In short, living outside the South for a time has deepened my own consciousness of what’s Southern about my life and self and, more importantly, has put it in conversation in ways that have actually enriched my talk when I go back home. When my family talks now, we seem to talk more articulately —  or I participate more readily in a way that makes me more acutely aware of our articulations —  about those things that trouble us, finding our way more quickly to and from our disagreements. Now, it seems, so much more is open and Gadsden, Alabama doesn’t seem quite as clouded by sleep as it did in high school. Now, we take time to go to the Civil War iron furnace and the history is there before us and we walk about it. Now, we trace a Nineteenth-Century map to find a Creek War battle site. We talk about the town’s most famous lynching (of Bunk Richardson in February 1906) and the sad fact that the last reporter to remark upon the event in The Gadsden Times received so many threatening (and threatened) calls he eventually moved out of town. We are talking and understanding much more than before, even if we can’t solve each of the problems of which we are now aware.

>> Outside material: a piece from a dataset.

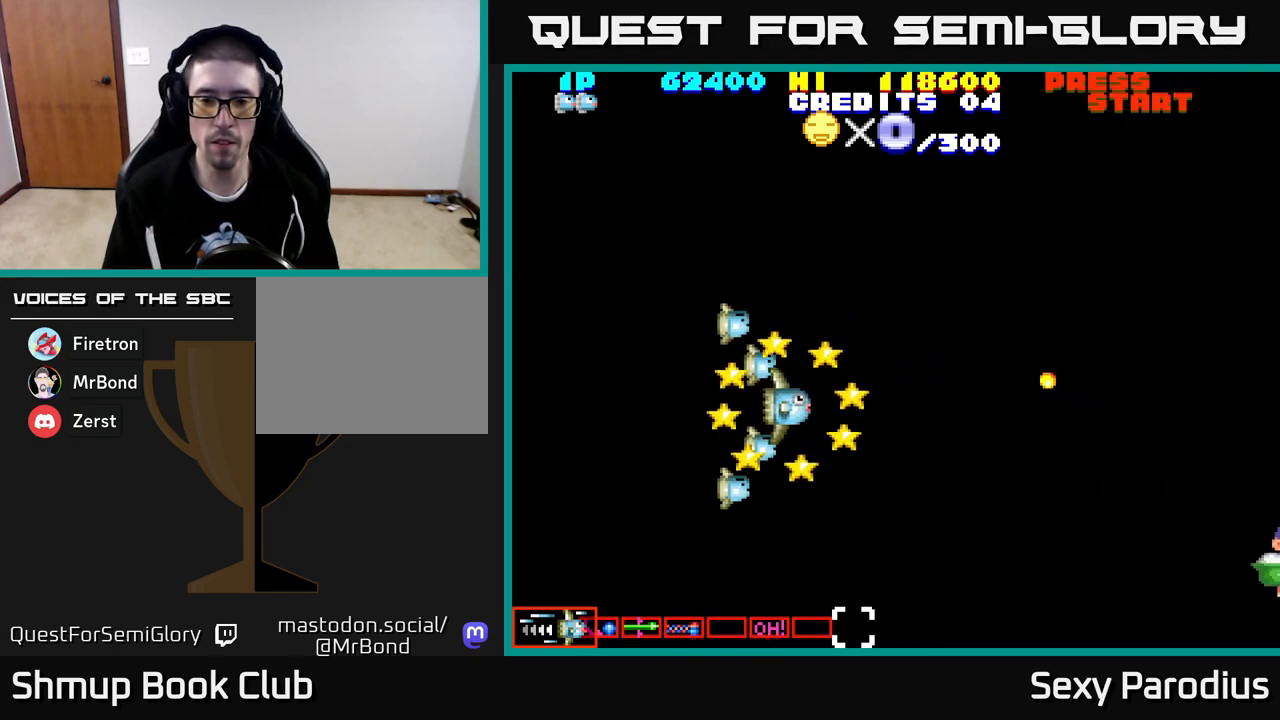
{"buttons": ["DPAD_DOWN"], "left_stick": "center", "events": [[433, "DPAD_LEFT", "up"], [450, "DPAD_DOWN", "down"]]}
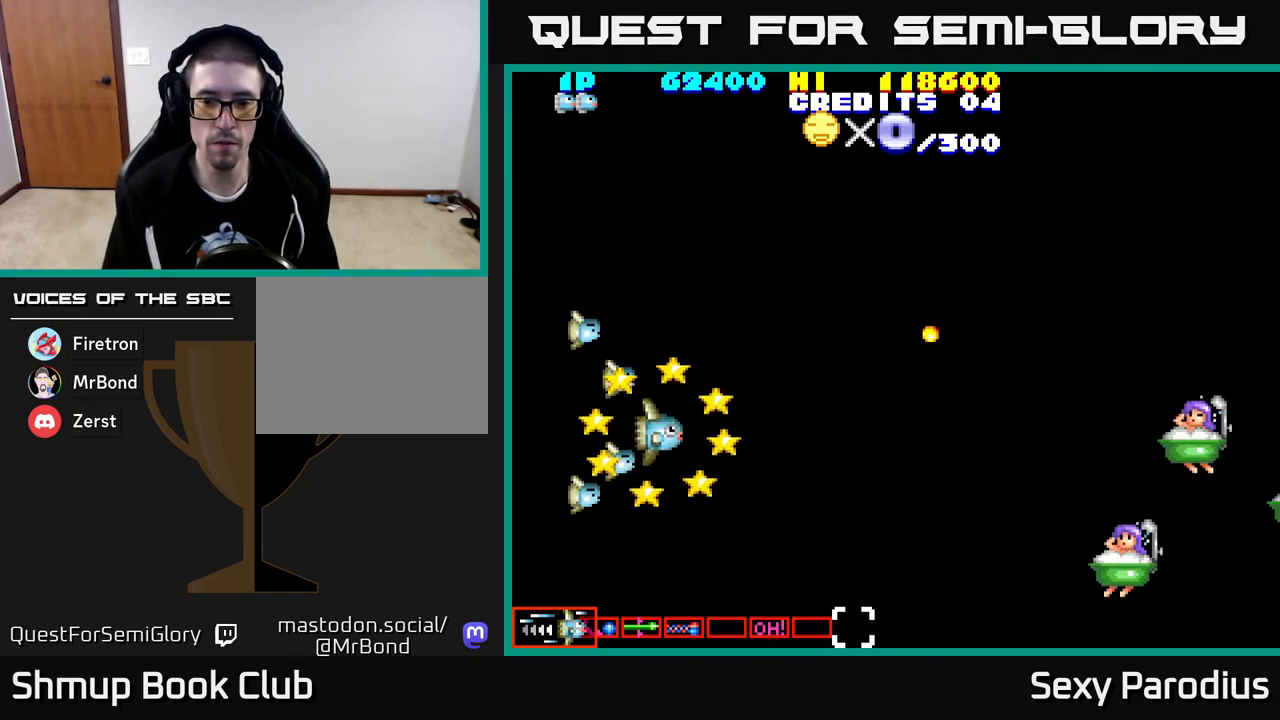
{"buttons": ["DPAD_UP"], "left_stick": "center", "events": [[167, "DPAD_RIGHT", "down"], [333, "DPAD_DOWN", "up"], [450, "DPAD_RIGHT", "up"], [450, "DPAD_UP", "down"]]}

Just so, I have been drawn, in my four years of work on storySouth to those poems that, implicitly or explicitly, keep themselves in a conversation about the South. Sometimes these conversations are held at home, among Southerners. Sometimes they broadcast outward and elsewhere. I feel myself surrounded by familiar landscapes in the work of Forrest Gander and R. T. Smith. I hear the conversations that crowd the margins of Jeanie Tompson’s “Slave Gag.” I relish the lip-thinning challenge to tradition in the prose poems of Cassie Sparkman and Tony Tost, poems that show we’re not all (or even mostly) agrarians at heart, and I delect the technical skill of Beth Bachmann’s poems, drawing from the Fugitive well a water altogether different. I praise the witness to insult and dozens-running in the poems of Kevin Simmonds and Honree Fanonne Jeffers, testimony that must ask us (and all others) to consider the common knowledge about hospitality and its bounds. I cannot stop admiring the way the contemporary and colloquial ease of David Kirby’s poems pulls away from the high formalism of the traditional South and at the same time courts the volume and loquacity of the Baptist preacher to whom we’re all related. I return to the bilingual story in Lisette Garcia’s poem as a reminder that we don’t all speak the same language even if we’re interested in the same thing, a question to the view of the South’s solidity or homogeneity. And I cannot get enough of the almost surreal but assuredly real yet visionary reticulations of Janet McAdams’s or D. Antwan Stewart’s poems, poems that say the South is still a very strange place in many ways.

I’ve liked all the poems we have ever printed in storySouth, and though my collection of 13 Ways of Looking South returns you to read and consider only a fraction of the poems we have presented here, as we mark our fourth anniversary, I want to say to you all, read all of the poems we have presented here and take each, of course, as a poem worthy of your time and attention — but also take each poem as another entry, another exchange in this ongoing conversation about the South.

The questions are always on the table, and the answers are all around. Take what you will. Then pass.